Arab World Materials 26 February 2011 00:26 (UTC +04:00)
The United States will impose unilateral sanctions on Libya's government for its brutal and ongoing crackdown on protesters, the White House announced Friday.
US to impose unilateral sanctions on Libya

The United States will impose unilateral sanctions on Libya's government for its brutal and ongoing crackdown on protesters, the White House announced Friday.

The United States has also shuttered its embassy in Libya's capital Tripoli and halted the limited military cooperation between the two countries that had been restarted in 2009, dpa reported.

White House spokesman Jay Carney would not give specific details of the sanctions, telling reporters in Washington that they were still in the process of being finalized.

The US was enacting sanctions that "can put more pressure on the Libyan regime, that can hold it accountable, can isolate it in order to get it to change its behaviour," Carney said.

Talks on multilateral sanctions were also still underway. Much of the international community has condemned Libyan leader Moamer Gaddafi's brutal crackdown on protesters in the past week.

Hundreds and possibly thousands of demonstrators have been killed by pro-government forces in Libya as Gaddafi has vowed to stay in power. The opposition has taken control of much of eastern Libya, but Gaddafi has maintained a stranglehold on Tripoli in the west.

"The intentions of the sanctions is to make it clear that the regime has to stop the abuses, has to stop the bloodshed," Carney said.

A ferry carrying US citizens left Tripoli and arrived in Malta late Friday.
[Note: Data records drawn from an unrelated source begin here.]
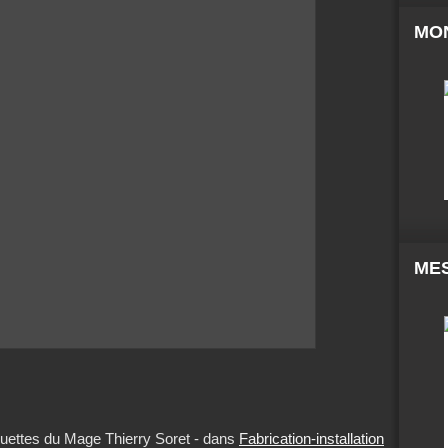
MO
MES
uettes du Mage Thierry Soret
-
dans
Fabrication-installation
Carney said an additional charter flight with embassy personnel had also left for Istanbul Friday evening in Libya.

Carney, who appeared before the press to announce the sanctions within an hour of the charter flight's departure, suggested President Barack Obama had been purposely cautious in his response to the Libyan unrest until all Americans had been evacuated.
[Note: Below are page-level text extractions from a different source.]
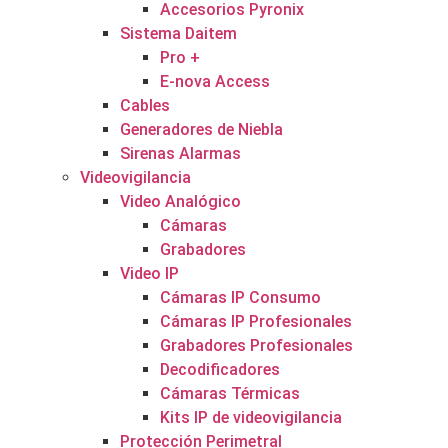
Accesorios Pyronix
Sistema Daitem
Pro +
E-nova Access
Cables
Generadores de Niebla
Sirenas Alarmas
Videovigilancia
Video Analógico
Cámaras
Grabadores
Video IP
Cámaras IP Consumo
Cámaras IP Profesionales
Grabadores Profesionales
Decodificadores
Cámaras Térmicas
Kits IP de videovigilancia
Protección Perimetral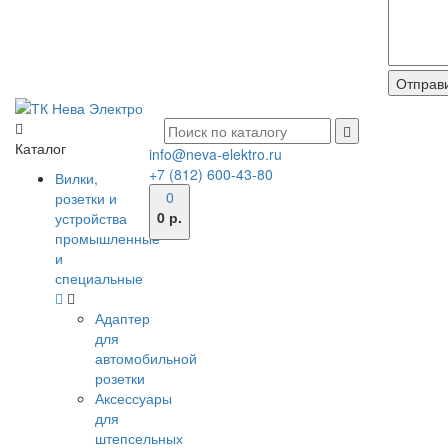
Каталог
info@neva-elektro.ru
+7 (812) 600-43-80
Вилки,
0
розетки и
0 р.
устройства
промышленные
и
специальные
Адаптер
для
автомобильной
розетки
Аксессуары
для
штепсельных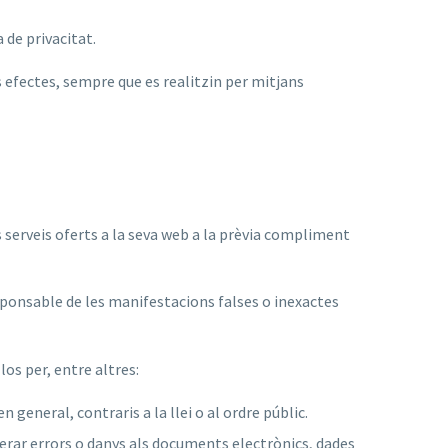
 de privacitat.
 efectes, sempre que es realitzin per mitjans
s serveis oferts a la seva web a la prèvia compliment
sponsable de les manifestacions falses o inexactes
os per, entre altres:
 general, contraris a la llei o al ordre públic.
enerar errors o danys als documents electrònics, dades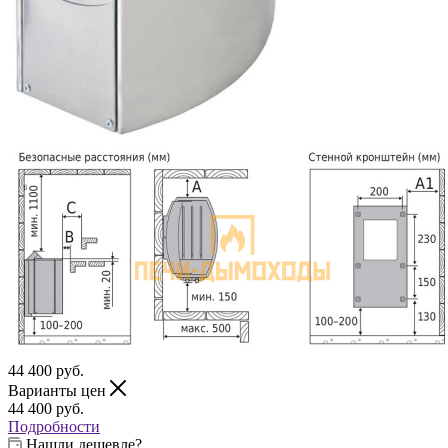
44 400
руб.
Варианты цен
44 400
руб.
Подробности
Нашли дешевле?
"The president, in order to focus on his priorities of getting the policy right, protecting the American citizens ... was certainly willing to take a few days of consternation in the press in order to get it right," Carney said.

Obama had held a two-hour meeting with national security advisers on Friday to discuss the US response. The president has also spoken by telephone with the leaders of Turkey, Britain, France and Italy in the past two days.